(Pictured people or hands with joints)
▼▼▼

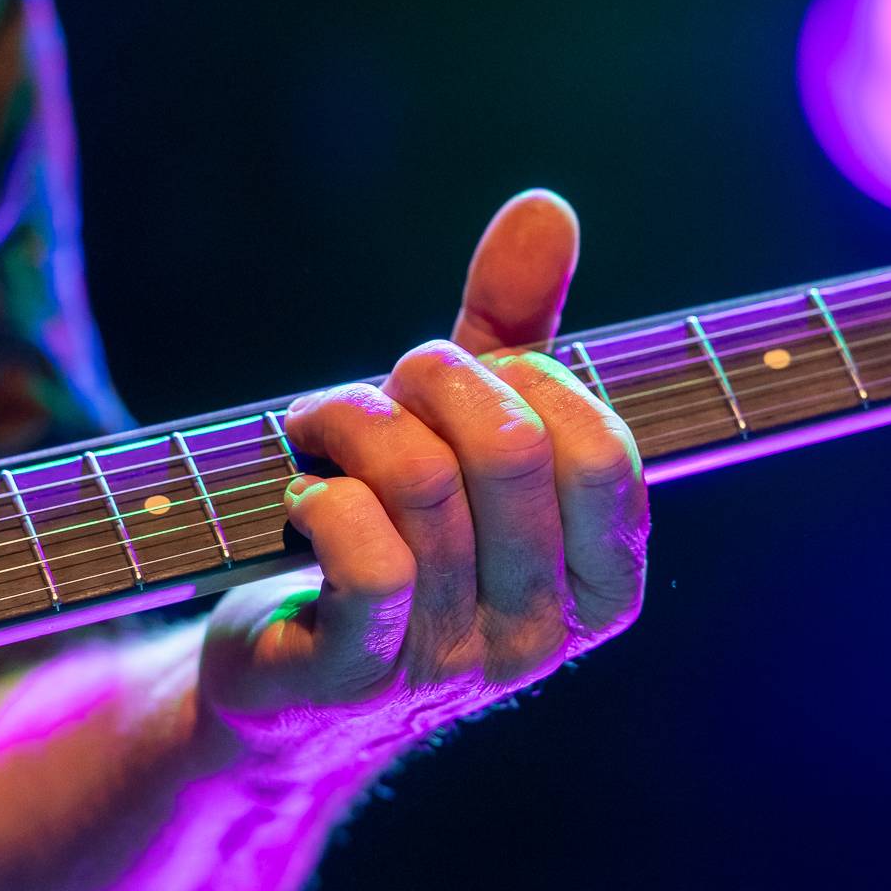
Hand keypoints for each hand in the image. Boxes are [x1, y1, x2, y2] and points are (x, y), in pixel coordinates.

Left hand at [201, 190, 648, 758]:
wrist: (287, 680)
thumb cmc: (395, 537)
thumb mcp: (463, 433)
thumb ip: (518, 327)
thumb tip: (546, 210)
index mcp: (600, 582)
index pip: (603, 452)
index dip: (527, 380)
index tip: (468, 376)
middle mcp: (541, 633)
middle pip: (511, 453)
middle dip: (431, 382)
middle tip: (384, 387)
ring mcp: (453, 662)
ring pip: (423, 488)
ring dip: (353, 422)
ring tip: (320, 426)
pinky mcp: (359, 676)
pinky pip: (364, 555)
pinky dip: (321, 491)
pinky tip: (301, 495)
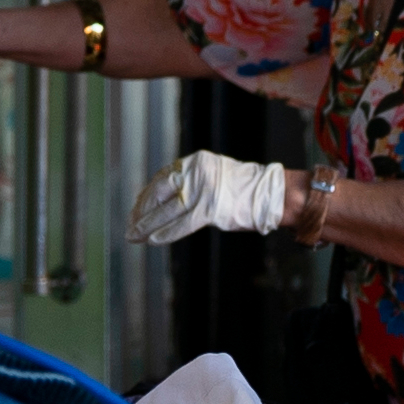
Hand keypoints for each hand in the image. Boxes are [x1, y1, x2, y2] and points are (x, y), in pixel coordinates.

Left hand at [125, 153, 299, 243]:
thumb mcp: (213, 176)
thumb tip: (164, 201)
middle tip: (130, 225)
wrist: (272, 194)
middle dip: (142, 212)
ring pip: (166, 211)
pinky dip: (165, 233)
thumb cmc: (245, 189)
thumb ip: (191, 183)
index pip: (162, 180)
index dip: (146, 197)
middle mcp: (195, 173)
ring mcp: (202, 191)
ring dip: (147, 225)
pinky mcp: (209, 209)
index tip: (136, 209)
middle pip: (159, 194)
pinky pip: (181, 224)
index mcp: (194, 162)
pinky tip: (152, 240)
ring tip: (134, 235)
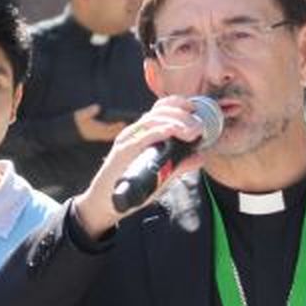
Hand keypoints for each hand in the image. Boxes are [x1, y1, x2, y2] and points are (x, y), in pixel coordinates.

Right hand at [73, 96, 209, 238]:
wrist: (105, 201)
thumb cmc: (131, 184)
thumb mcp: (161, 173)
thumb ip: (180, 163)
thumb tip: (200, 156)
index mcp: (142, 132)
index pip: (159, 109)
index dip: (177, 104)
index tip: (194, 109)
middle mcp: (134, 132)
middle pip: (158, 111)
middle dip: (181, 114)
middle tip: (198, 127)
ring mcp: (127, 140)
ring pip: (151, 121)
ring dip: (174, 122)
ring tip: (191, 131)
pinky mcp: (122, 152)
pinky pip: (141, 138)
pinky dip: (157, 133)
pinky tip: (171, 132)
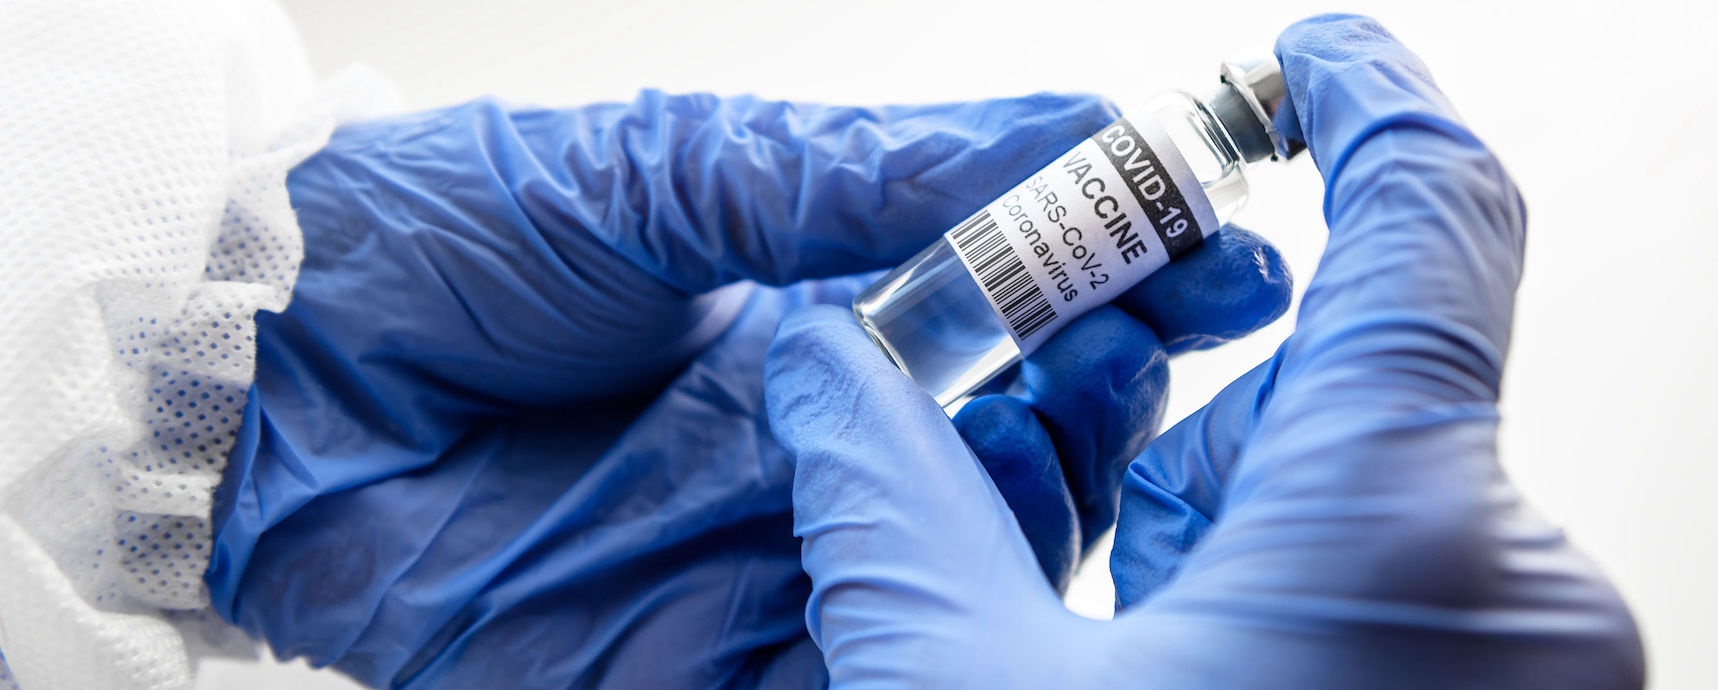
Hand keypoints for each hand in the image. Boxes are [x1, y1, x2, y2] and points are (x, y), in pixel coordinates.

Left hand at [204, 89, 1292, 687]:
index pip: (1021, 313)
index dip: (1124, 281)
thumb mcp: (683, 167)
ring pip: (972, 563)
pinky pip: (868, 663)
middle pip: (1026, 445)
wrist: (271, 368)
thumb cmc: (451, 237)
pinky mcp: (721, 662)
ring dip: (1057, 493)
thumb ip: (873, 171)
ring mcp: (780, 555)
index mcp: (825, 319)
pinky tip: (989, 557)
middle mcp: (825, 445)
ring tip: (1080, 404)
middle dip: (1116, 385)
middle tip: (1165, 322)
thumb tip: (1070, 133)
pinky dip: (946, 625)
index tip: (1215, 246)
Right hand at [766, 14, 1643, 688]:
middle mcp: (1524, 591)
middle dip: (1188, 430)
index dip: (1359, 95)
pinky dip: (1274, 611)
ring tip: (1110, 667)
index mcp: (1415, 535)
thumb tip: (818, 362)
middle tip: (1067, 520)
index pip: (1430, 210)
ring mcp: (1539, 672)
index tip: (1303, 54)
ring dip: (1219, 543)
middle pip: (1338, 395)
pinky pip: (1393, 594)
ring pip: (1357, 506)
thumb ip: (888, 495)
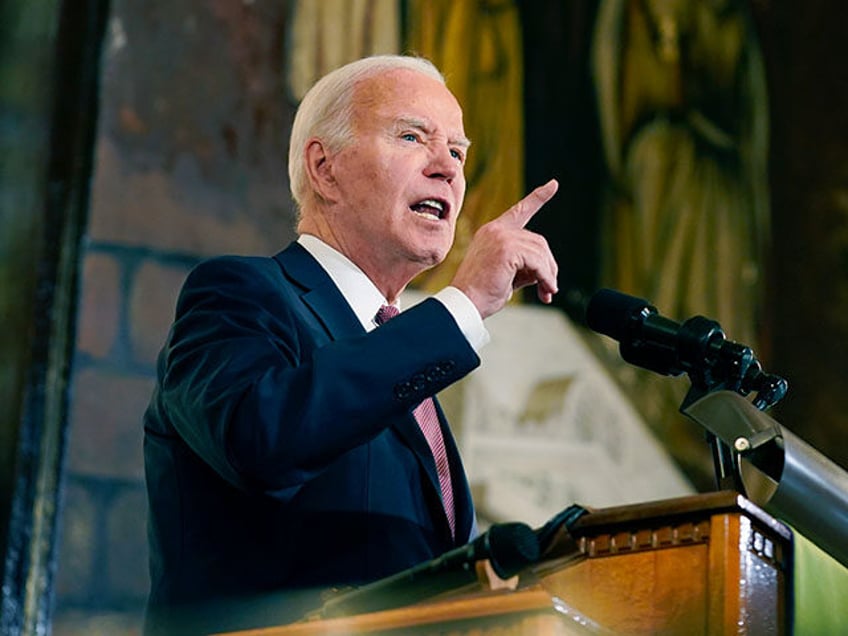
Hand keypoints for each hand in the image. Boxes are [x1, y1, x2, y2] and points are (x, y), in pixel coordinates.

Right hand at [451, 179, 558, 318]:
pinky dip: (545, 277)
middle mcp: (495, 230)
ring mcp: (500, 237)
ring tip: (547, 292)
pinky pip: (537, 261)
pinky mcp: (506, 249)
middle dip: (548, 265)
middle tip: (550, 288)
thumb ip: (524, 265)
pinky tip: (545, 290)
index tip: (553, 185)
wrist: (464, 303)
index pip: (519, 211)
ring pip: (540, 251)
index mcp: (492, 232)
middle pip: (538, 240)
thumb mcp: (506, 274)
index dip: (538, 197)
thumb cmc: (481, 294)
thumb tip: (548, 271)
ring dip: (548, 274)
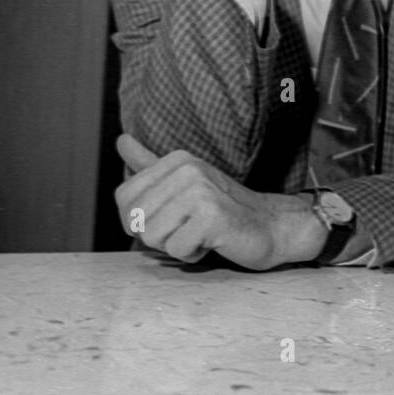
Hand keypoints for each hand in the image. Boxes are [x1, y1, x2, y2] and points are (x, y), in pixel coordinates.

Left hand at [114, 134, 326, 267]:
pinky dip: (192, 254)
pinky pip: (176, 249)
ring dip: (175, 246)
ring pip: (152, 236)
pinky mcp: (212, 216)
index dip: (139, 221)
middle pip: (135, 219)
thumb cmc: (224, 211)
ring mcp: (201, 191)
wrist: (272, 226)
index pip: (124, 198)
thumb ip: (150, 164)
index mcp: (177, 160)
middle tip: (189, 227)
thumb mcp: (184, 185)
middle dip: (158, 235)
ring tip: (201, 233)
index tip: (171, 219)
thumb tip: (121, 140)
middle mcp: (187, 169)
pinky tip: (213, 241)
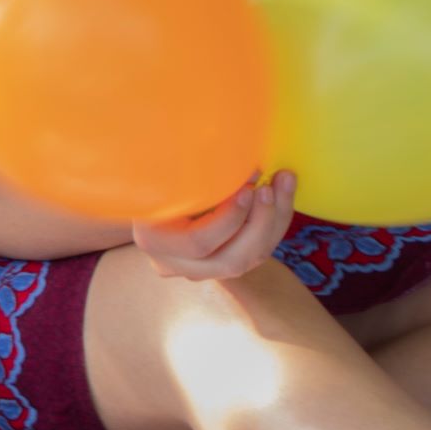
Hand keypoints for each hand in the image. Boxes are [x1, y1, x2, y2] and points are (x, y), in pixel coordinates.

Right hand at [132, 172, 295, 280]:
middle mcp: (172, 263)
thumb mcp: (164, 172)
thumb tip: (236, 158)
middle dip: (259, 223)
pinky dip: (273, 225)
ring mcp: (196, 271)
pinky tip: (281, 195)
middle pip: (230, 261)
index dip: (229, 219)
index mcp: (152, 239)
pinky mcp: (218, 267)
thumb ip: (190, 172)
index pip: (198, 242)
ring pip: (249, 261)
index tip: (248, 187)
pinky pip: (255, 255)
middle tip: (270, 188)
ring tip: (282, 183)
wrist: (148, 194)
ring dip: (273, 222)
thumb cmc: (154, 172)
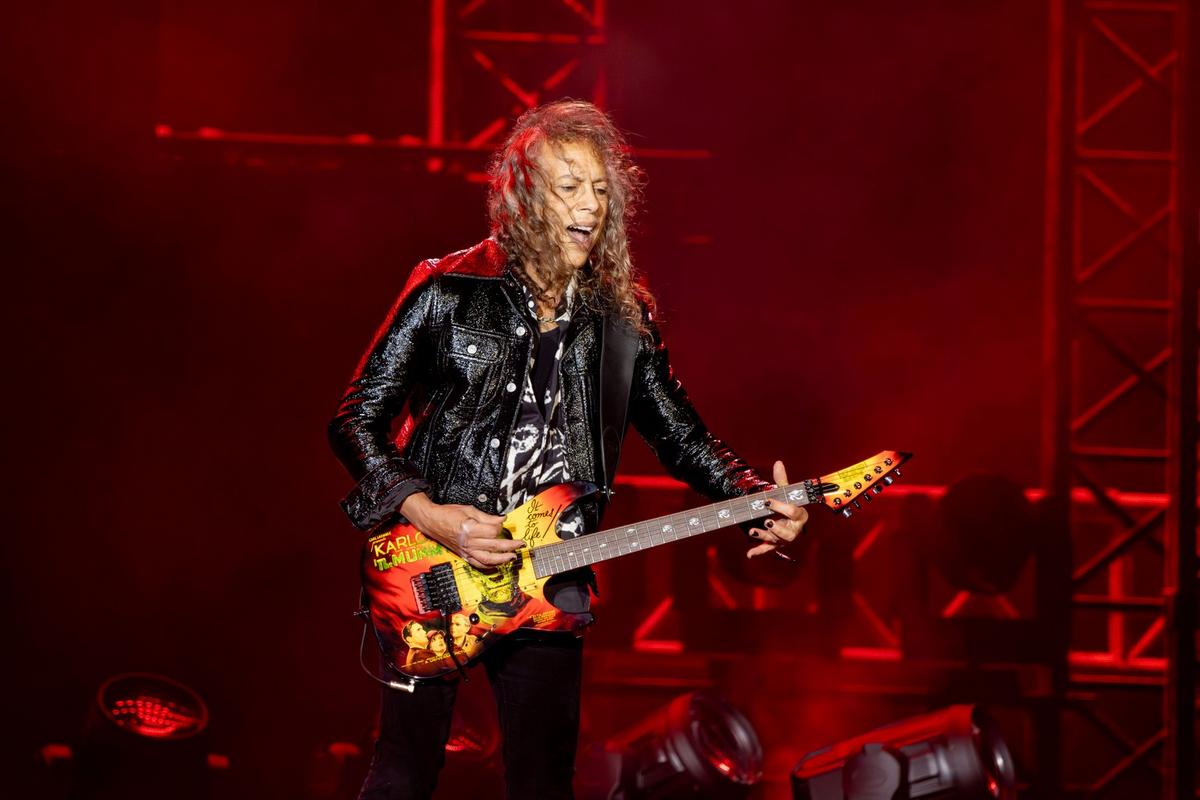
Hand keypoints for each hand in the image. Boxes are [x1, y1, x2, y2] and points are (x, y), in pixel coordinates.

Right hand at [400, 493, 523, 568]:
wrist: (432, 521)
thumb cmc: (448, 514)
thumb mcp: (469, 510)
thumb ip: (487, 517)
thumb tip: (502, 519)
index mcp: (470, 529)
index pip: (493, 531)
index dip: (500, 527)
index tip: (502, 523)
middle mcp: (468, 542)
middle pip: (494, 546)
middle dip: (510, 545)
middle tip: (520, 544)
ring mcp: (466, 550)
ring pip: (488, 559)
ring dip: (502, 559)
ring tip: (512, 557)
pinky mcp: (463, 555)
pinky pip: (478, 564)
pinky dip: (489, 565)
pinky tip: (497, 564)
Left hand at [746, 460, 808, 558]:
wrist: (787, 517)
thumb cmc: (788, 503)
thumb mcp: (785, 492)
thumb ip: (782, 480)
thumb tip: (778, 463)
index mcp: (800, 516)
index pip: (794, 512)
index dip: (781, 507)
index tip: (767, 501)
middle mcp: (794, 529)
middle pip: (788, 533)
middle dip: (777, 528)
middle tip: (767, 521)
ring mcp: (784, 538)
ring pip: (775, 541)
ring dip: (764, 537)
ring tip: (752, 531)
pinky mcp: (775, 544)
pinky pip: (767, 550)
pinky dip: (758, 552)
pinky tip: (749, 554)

▲▲▲

● WORK INSTRUCTION
Go through the records line by line and give the number of lines with the string "wrist" in them, stating nothing else.

● RESULT
9